Making Use of Unicode

In August of 1988, I began development of a text editor that I now call ϕEdit. The system defined a 32-bit character that had an 11-bit symbol and 21-bits of text properties. I also developed a byte-stream encoding method (called ϕTSE) that stored and retrieved text to and from files. Unbeknownst to me at the time, the Unicode effort began that very same month. But our goals were different. Unicode's purpose was to represent the world's written text for use on the World Wide Web and electronic publishing. My purpose was to define a character set that would be used for programming computers. Eventually, I became aware of Unicode and decided to adopt it for my own use. The transition went remarkably smoothly. The new system still used a 32-bit flat character. But it now accommodated a 21-bit symbol and the text properties were reduced to 11 bits. I call this system ϕText.

I am in accord with the philosophy of Unicode. Highest priority for what a character means and looks like is given to how it has been used in print since long before the days of computer programming. Relatively little consideration is given for how programmers may have used it more recently. For the most part, I am on board with this philosophy. This even affects how some ASCII characters are (re)interpreted at the likely dismay of many modern day programmers. For example, the asterisk ‘*’ is not the multiply operator nor does it sit near the text's base-line like the ‘+’ does. Instead it is used to indicate footnotes and is raised above the base-line like a super-script should be. The proper multiply operator (which most mathematicians unfortunately omit in their expressions) is what we all learned in elementary school. The times ‘×’ operator looks something like the Roman letter ‘x’. My first programming experience was with the Radio Shack TRS-80. I was immediately puzzled why they used the asterisk for multiply instead of the correct one. It took me years to realize why that was. It was because the team that created ASCII left it out. Programmers just recruited the asterisk for the purpose because it was what they had. A similar thing can be said about the slash ‘/’ and the divide symbol ‘÷’. Many of my readers don't realize that the ASCII ‘-’ is defined by Unicode to be the hyphen and not the subtraction operator ‘−’ which is not in ASCII either. But the hyphen is what virtually all modern programming languages use today as the subtraction operator.

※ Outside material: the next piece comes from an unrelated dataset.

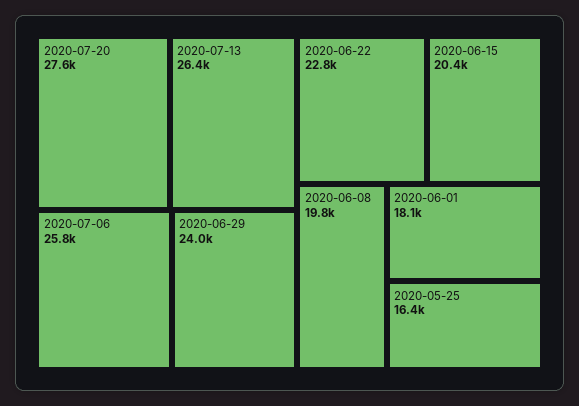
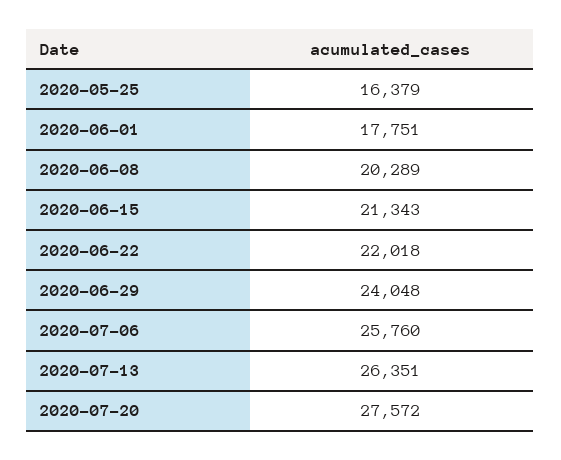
2020-06-22: 22800 -> 22018
2020-06-15: 20400 -> 21343
2020-06-08: 19800 -> 20289
2020-06-01: 18100 -> 17751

My intent is to make extensive use of ASCII characters in places where they make sense with a strong influence on what is familiar. But changes had to be made for practices that I thought were bad. Those include some of the ones I discussed above. I didn't want to get carried away with using new symbols willy nilly. I only wanted to define a new character when I thought it would really be beneficial. And new symbols must look distinctly different enough from all others that are used in the system so that they are not confused. It is preferable to use a symbol that Unicode has already defined rather than creating a new one. There is a procedure for defining new Unicode symbols but requests are likely to be rejected or put off if it is not a symbol that has already been in use in one of the hundreds of existing languages. Unicode provides a “private area” for defining new symbols for anyone's private use. But these will not display properly when the viewer's computer does not have a font installed to display it. Many web pages use forms to store text that do not support user defined fonts. So it is greatly preferable to use Unicode symbols that are already in existence so that any reader will see something that bears some resemblance to the glyph that I intend for them to see. An example pair of characters that I have adopted are the Record Braces ‘⸢’ and ‘⸣’. The common glyphs used for these two characters are typically close enough to know what I am referring to when displayed with the default fonts on third party web pages. But they look precisely like they are intended when displayed using the PhiBASIC font which can be downloaded from the home page of this website.

I avoid using some of the features of Unicode because of their ill side effects. Some of the Code Points are not characters in themselves but they modify ones that come after them. These are called “Combining Characters” and they are never used in ϕText source code syntax. They can be enclosed within string literals but their behavior is not guaranteed to be what you would expect. Even though they are not displayable characters in themselves, they still require storage space and so they reduce the number of characters that can be stored in a line. ϕEdit puts a limit on line length of 255 characters. The number of characters that will be shown on a line will be reduced by one for every combining character on that line. When using them, ϕEdit, in its current form, will fail to place the cursor where it belongs on the line so they should just be avoided in source code. Another problem feature is character sets that print from right to left instead of left to right. Examples are Hebrew and Arabic. Even Windows' GDI seems to get confused when printing strings that mix Hebrew with Roman for example. One day the technology may become more dependable and my understanding may become good enough that the two can be intermixed. But until that day comes, I will just avoid using them in any of my source code.